WRITTEN LANGUAGE: Nick’s test results on Broad Written Language is comparable to that of the average student in grade 1.3, and in the Very Low range of scores. Tasks requiring written language skills below grade level 1.1 will be easy for him; those above the grade 1.4 will be difficult for him. Spelling Test observations (1.4) showed that Nick has difficulty with short vowel useage, the fine e rule, and consonant blends. An informal writing sample showed that Nick could use correct punctuation at the end of a sentence, but ignored punctuation marks within a sentence. The same sample showed that Nick’s writing is legible and that he forms most of his letters correctly, having difficulty with line placement . Nick interspersed cursive letters, and verbally expressed a desire to write in cursive like "mainstream buddies" do. Nick uses simple sentence structures, writing one compound sentence out of 10 total sentences. Because of his orthopedic impairments, the written language tests were untimed.

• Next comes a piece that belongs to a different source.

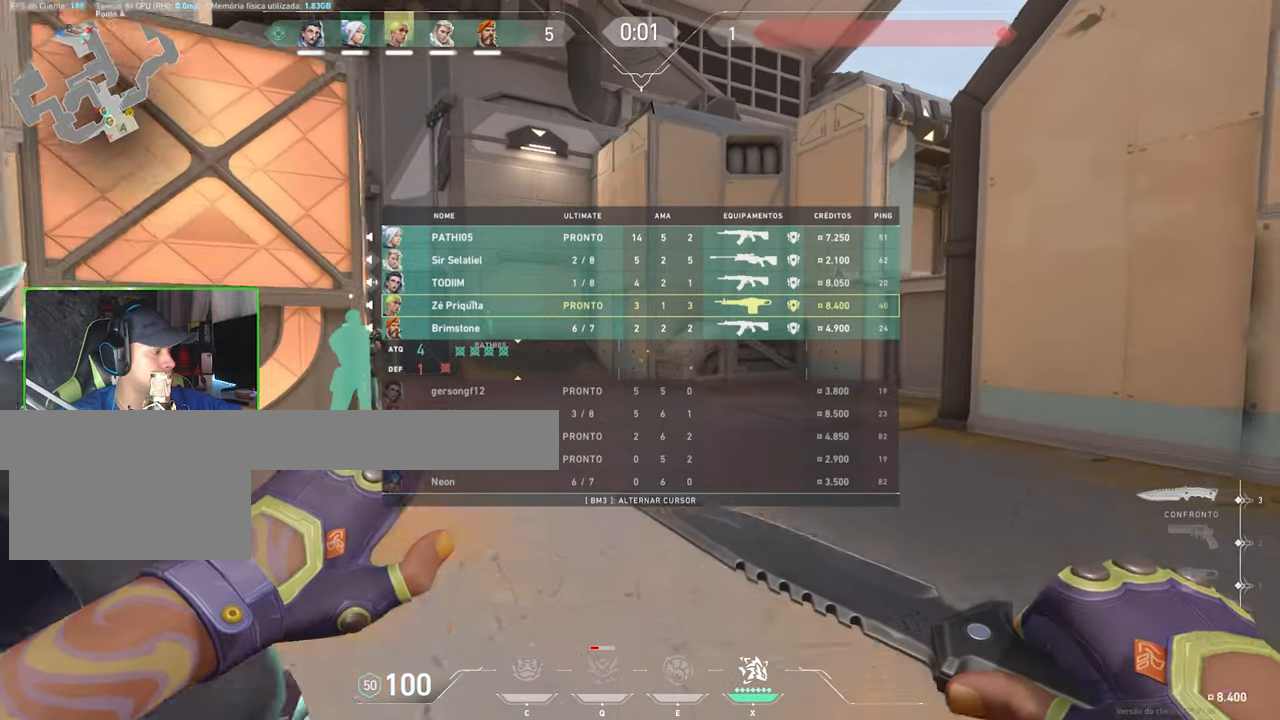
{"keys": ["w"], "mouse": [], "mouse_move": "still", "events": [[83, "space", "down"], [183, "space", "up"], [283, "tab", "up"]]}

MATHEMATICS: Nick’s Basic Mathematics Skills are in the Very Low range, in the mid first grade level (1.3). Regrouping skills were limited to two-digit problems in addition, and Nick could not "remember" how to regroup in subtraction. Nick used his fingers to solve addition problems, and was proud to have memorized many basic multiplication facts. He did not demonstrate division. Nick tells time on a standard clock to the 1/2 hour, and correctly on his digital watch. In an informal observation, Nick was able to count bills correctly, and name, but not count, coins correctly. His parents reported that they were working on the "dollar over" method of money handling with him. Nick does not solve story problems with money, time, fractions or measurement. As a life-skill, however, Nick showed the examiner while making cookies that he is able to relate fractional symbols to measurement.
Nick’s sense of humor and tenacity regarding task completion made him an inspiring test subject. Although the examiner was requested to test without benefit of prior scores, parents reported that scores showed very slow, but steady progress; typical of what they had seen in previous years. The examiner recpmmends continued and intensified work with computer skills, and a multi-sensory teaching approach with Nick, utilising as many hands-on experiences as possible. The examiner feels that Nick will continue to benefit from and enjoy his Special Day Class placement, continuing his learning at a steady pace.